I’ve had great results using an acid aluminum wash on aluminum parts. I’ve had problems over the years painting aluminum parts that I didn’t sandblast, cast parts can have a thin layer of oxidation and on top of that transmissions can have oil soled into the layer making it impossible for paint to adhere. Good luck
That's great info, thanks for sharing. I think one of their seats would be great in my RPU, right now while building I have a Caravan seat for mockup and to see if it will work, what's shying me away from Glide is the cost (especially with the exchange). Great customer service goes a long way in my book, though.
I am excited to see the seat cushion back in. I like the seat back leaning back an extra notch. I'll take any room I can get. I think the seat will look more at home (meaning more original) than before.

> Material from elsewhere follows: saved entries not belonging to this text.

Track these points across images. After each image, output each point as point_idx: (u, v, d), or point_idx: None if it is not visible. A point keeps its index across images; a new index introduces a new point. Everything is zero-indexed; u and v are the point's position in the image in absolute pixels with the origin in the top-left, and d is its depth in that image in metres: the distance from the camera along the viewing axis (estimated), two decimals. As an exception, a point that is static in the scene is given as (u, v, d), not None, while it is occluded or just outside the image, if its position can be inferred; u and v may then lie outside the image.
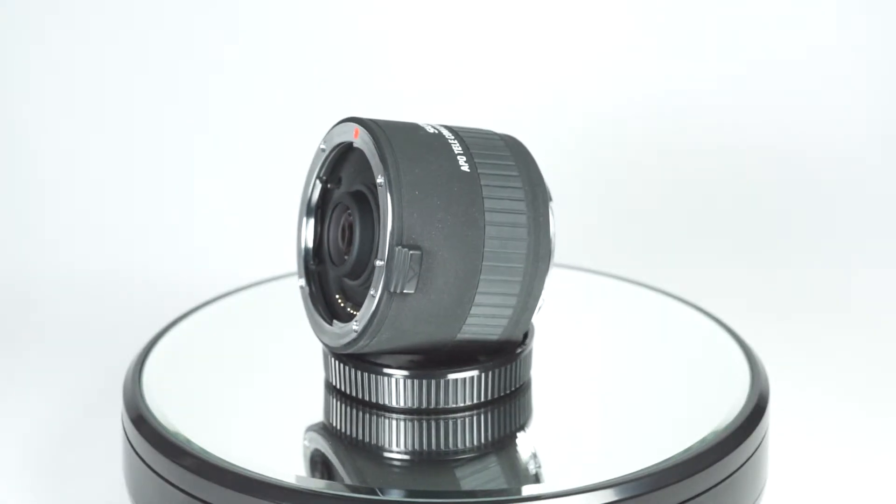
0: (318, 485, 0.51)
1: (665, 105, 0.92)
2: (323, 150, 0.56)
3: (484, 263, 0.52)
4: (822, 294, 0.84)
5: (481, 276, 0.52)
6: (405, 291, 0.51)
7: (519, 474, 0.53)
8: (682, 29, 0.92)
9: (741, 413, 0.55)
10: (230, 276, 0.79)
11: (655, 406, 0.58)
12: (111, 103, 0.91)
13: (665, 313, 0.66)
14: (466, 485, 0.52)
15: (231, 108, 0.91)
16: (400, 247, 0.51)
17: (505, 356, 0.55)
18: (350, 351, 0.54)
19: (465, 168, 0.53)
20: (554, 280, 0.70)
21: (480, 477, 0.53)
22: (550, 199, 0.55)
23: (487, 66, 0.92)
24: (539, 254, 0.54)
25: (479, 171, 0.53)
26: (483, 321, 0.53)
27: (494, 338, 0.54)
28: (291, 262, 0.75)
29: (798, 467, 0.65)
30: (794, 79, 0.92)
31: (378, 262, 0.51)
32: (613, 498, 0.51)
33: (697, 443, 0.53)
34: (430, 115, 0.67)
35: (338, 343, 0.54)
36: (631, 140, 0.92)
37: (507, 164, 0.54)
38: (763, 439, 0.56)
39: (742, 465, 0.54)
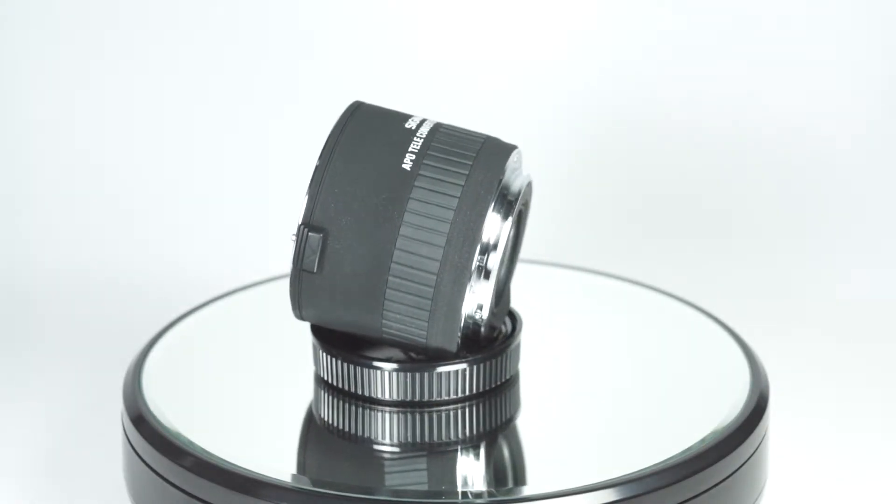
0: (317, 484, 0.51)
1: (666, 105, 0.92)
2: None
3: (393, 262, 0.52)
4: (822, 294, 0.84)
5: (390, 274, 0.52)
6: (305, 269, 0.53)
7: (515, 472, 0.53)
8: (682, 29, 0.92)
9: (741, 413, 0.55)
10: (230, 276, 0.79)
11: (655, 406, 0.58)
12: (111, 102, 0.91)
13: (665, 313, 0.66)
14: (458, 482, 0.52)
15: (231, 107, 0.91)
16: (304, 227, 0.52)
17: (492, 350, 0.55)
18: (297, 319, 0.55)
19: (407, 167, 0.53)
20: (553, 279, 0.71)
21: (473, 474, 0.53)
22: (509, 215, 0.53)
23: (489, 65, 0.92)
24: (458, 264, 0.52)
25: (420, 171, 0.53)
26: (400, 319, 0.53)
27: (421, 340, 0.54)
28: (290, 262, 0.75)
29: (798, 467, 0.65)
30: (795, 79, 0.92)
31: (291, 239, 0.53)
32: (613, 498, 0.51)
33: (697, 443, 0.53)
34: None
35: None
36: (631, 140, 0.92)
37: (456, 172, 0.53)
38: (763, 439, 0.56)
39: (742, 465, 0.54)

I have also lost nearly 50 pounds since September, that ought to make me fit in my cars a bit better too.
I bought the Glide seat for my '39 p/u at the LA Roadster show several years ago they were having show specials. The guy I initially talked to quoted me a price but when I went to pay it turned out the guy misquoted the price. But not to worry because they rang up the sale at the originally quoted price without even blinking an eye. 3 weeks or so I got a call saying it was ready for pick up. Drove down the I-10 freeway and picked it up at the factory. Great people to deal with and excellent product as well .
Oooh! Looking at your picture, it seems I forgot something, the support ram. I wonder if it has to be 3 inches shorter as well? I need to do some measuring in the morning. Anyone ever cut them and weld them back up? Maybe keep the ram in a bucket of water so the heat doesn't get to it?
Don't know about shortening it but you should be able to buy one that is 3 inches shorter. They aren't all that expensive. If you want I can measure the one in my seat to give you a stock length if that would help?
For the price of them and risk of welding on one of those hydraulic cylinders, just replace it with a shorter one.
I have the stock one so I guess I just subtract 3 and order one. Problem is they are made for something, vehicle make, year and model. I guess I get to go to Napa and do some shopping.
These gas struts/gas springs are used a lot on RVs for cargo doors, under bed storage. Here’s another source they are relativity cheap.https://www.g***pringsshop.com/configurator/
I’ve also found them at places that make/repair truck toppers and box covers. The ones for the rear cap doors (lighter lift) work very well.